Up-regulation of cell division cycle 20 expression alters the morphology of neuronal dendritic spines in the nucleus accumbens by promoting FMRP ubiquitination.

The nucleus accumbens (NAc) is the key area of the reward circuit, but its heterogeneity has been poorly studied. Using single-cell RNA sequencing, we revealed a subcluster of GABAergic neurons characterized by cell division cycle 20 (Cdc20) mRNA expression in the NAc of adult rats. We studied the coexpression of Cdc20 and Gad1 mRNA in the NAc neurons of adult rats and assessed Cdc20 protein expression in the NAc during rat development. Moreover, we microinjected AAV2/9-hSyn-Cdc20 with or without the dual-AAV system into the bilateral NAc for sparse labeling to observe changes in the synaptic morphology of mature neurons and assessed rat behaviors in open field and elevated plus maze tests. Furthermore, we performed the experiments with a Cdc20 inhibitor, Cdc20 over-expression AAV vector, and Cdc20 conditional knockout primary striatal neurons to understand the ubiquitination-dependent degradation of fragile X mental retardation protein (FMRP) in vitro and in vivo.

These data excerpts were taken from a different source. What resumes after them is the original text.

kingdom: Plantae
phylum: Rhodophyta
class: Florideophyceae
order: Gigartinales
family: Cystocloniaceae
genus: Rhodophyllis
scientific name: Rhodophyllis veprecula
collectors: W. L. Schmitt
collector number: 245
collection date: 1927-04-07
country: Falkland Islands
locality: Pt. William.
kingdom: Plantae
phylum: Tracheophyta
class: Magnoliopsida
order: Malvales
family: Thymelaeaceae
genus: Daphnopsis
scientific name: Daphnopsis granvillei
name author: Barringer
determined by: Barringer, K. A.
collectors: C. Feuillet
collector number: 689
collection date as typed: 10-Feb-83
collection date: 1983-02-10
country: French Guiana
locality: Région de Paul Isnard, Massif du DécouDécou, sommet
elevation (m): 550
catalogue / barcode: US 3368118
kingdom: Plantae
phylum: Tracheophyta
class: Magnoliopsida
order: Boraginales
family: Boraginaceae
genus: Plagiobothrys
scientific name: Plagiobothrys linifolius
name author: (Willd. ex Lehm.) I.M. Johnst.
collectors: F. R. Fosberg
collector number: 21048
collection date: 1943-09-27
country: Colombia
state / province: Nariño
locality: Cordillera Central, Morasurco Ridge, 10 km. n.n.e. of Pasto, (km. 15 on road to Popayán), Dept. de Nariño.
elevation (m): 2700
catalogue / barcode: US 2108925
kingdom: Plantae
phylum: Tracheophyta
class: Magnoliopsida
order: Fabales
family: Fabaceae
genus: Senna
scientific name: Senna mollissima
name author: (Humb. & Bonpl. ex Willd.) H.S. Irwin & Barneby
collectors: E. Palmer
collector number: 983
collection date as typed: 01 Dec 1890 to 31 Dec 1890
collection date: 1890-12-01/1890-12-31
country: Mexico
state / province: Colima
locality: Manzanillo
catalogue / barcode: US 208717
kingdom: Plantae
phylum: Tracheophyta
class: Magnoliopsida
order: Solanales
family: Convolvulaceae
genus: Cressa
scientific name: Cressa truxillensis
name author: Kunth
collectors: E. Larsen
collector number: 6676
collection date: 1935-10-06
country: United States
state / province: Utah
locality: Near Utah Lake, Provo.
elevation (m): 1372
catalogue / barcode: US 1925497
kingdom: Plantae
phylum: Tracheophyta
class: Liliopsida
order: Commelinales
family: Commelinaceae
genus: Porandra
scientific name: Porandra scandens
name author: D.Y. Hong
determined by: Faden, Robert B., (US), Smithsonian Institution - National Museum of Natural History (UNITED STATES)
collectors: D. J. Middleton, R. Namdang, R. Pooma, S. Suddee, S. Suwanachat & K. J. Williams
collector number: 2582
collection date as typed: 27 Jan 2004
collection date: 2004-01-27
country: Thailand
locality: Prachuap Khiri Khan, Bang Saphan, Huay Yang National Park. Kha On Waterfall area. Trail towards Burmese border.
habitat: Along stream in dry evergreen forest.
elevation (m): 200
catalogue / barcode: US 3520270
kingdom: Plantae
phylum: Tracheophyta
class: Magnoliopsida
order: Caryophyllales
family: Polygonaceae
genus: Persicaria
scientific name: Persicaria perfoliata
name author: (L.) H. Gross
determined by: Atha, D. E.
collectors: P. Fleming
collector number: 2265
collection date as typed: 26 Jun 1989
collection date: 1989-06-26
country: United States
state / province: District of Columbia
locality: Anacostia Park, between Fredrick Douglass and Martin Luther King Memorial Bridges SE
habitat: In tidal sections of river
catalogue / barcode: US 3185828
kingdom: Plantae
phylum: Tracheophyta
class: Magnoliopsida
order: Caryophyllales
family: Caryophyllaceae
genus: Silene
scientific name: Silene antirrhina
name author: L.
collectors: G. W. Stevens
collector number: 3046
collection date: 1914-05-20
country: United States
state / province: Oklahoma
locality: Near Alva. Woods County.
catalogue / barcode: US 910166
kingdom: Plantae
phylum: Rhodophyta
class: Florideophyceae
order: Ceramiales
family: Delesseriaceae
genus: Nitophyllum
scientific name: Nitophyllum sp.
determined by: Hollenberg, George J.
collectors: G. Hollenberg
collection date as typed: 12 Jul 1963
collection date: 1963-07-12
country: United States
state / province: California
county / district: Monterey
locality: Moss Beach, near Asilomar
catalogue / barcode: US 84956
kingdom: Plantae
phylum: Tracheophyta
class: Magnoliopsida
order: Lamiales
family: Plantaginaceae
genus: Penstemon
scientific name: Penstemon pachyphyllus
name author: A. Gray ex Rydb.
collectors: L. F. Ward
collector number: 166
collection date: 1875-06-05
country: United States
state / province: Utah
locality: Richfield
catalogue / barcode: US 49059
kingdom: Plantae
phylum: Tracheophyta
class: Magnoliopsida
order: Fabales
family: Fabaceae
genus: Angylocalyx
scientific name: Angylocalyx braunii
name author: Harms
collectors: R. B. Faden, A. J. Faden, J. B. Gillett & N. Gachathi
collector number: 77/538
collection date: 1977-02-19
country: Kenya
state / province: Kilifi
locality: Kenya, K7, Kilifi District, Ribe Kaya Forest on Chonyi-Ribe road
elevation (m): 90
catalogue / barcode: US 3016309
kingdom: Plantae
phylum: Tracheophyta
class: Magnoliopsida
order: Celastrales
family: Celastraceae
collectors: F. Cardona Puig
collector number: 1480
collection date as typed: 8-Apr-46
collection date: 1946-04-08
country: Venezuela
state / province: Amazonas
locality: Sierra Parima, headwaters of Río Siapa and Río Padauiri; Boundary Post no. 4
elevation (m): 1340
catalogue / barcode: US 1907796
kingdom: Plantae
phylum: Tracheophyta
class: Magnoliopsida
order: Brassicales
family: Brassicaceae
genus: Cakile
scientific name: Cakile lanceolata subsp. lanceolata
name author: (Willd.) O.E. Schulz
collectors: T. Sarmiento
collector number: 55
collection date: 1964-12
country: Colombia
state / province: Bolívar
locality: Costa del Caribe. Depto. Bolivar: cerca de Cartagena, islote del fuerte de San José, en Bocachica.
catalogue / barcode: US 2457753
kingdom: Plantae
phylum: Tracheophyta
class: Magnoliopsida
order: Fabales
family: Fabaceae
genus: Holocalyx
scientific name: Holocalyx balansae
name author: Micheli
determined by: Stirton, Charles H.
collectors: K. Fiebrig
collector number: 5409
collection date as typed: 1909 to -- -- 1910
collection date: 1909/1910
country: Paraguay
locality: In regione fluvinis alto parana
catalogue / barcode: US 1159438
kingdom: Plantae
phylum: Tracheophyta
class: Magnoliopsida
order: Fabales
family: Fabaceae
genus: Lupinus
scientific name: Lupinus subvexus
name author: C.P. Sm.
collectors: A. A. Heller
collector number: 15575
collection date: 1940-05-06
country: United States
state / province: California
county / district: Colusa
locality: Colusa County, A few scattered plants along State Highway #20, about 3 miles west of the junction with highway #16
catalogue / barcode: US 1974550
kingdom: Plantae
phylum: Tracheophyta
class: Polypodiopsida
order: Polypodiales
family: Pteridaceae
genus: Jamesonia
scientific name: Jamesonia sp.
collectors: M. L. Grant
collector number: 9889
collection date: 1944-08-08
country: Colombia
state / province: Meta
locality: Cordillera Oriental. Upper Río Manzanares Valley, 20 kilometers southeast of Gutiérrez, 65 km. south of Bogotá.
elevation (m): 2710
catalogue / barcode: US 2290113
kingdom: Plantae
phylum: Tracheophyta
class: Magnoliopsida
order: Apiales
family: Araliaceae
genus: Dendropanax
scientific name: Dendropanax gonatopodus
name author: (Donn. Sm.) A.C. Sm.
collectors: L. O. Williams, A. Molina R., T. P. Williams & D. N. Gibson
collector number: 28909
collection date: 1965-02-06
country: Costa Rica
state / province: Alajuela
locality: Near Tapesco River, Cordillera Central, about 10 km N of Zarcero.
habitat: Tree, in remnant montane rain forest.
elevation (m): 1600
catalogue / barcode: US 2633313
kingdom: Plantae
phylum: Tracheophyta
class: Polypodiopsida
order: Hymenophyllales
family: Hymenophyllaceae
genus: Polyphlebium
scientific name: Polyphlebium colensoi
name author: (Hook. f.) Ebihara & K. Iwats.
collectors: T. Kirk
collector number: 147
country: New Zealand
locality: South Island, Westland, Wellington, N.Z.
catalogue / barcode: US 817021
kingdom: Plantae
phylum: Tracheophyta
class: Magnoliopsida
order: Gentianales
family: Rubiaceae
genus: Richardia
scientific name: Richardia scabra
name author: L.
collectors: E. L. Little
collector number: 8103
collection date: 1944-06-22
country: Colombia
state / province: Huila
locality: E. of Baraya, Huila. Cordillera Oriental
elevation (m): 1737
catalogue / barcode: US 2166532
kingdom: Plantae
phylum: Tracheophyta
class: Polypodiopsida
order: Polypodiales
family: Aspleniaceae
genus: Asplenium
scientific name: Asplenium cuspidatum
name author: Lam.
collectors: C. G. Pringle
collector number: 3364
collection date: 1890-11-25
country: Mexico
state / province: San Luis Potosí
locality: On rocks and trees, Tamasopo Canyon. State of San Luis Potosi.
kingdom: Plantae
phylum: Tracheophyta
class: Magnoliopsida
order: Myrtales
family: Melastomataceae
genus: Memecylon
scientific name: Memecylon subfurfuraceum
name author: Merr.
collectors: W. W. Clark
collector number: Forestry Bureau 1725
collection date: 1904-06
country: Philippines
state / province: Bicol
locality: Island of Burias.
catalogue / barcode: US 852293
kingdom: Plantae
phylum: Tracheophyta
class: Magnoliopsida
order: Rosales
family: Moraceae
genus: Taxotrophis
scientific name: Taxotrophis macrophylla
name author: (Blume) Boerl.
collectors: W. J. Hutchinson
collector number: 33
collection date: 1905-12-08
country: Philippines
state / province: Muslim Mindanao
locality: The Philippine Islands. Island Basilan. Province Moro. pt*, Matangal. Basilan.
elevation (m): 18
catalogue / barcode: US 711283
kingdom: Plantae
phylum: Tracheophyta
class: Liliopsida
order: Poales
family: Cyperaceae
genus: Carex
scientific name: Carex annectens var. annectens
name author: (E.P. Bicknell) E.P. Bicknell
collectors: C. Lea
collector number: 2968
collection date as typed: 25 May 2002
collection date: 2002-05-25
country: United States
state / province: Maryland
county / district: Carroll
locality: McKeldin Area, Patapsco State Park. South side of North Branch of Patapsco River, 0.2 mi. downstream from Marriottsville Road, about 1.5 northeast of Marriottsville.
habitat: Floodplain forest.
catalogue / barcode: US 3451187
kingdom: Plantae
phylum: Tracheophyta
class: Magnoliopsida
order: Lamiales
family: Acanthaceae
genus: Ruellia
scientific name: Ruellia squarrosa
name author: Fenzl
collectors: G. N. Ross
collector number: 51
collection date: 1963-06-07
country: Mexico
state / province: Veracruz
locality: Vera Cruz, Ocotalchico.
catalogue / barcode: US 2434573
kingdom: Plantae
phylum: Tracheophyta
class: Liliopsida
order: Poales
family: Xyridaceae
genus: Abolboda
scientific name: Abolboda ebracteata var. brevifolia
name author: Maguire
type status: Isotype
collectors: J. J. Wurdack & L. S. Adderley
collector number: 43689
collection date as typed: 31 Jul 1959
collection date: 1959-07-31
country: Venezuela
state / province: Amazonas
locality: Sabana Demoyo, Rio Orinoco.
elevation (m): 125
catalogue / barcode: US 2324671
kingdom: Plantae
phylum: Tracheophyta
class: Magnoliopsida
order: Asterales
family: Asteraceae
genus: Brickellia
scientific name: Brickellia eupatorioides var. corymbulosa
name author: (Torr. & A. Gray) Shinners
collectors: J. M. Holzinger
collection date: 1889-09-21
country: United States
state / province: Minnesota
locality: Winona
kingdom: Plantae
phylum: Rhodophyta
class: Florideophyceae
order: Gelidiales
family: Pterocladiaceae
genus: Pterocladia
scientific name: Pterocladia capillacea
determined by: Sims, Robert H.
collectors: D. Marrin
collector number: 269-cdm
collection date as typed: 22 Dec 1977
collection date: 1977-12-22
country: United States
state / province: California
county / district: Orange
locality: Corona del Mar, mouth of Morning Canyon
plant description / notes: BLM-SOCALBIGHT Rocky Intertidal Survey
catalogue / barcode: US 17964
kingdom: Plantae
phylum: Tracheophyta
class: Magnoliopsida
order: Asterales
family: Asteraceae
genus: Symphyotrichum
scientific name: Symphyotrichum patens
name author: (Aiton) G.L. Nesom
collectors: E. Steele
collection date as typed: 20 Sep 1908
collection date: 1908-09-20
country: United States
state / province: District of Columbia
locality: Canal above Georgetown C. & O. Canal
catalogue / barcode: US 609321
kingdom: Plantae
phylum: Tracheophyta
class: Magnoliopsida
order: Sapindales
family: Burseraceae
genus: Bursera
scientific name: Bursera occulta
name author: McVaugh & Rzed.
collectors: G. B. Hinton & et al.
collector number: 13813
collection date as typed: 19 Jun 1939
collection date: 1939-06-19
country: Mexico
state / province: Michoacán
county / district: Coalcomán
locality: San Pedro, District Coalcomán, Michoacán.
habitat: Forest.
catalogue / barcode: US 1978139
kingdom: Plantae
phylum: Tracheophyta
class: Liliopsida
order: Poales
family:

We confirmed the mRNA expression of Cdc20 in the NAc GABAergic neurons of adult rats, and its protein level was decreased significantly 3 weeks post-birth. Up-regulated Cdc20 expression in the bilateral NAc decreased the dendritic spine density in mature neurons and induced anxiety-like behavior in rats. Cdc20-APC triggered FMRP degradation through K48-linked polyubiquitination in Neuro-2a cells and primary striatal neurons and down-regulated FMRP expression in the NAc of adult rats. These data revealed that up-regulation of Cdc20 in the bilateral NAc reduced dendritic spine density and led to anxiety-like behaviors, possibly by enhancing FMRP degradation via K48-linked polyubiquitination.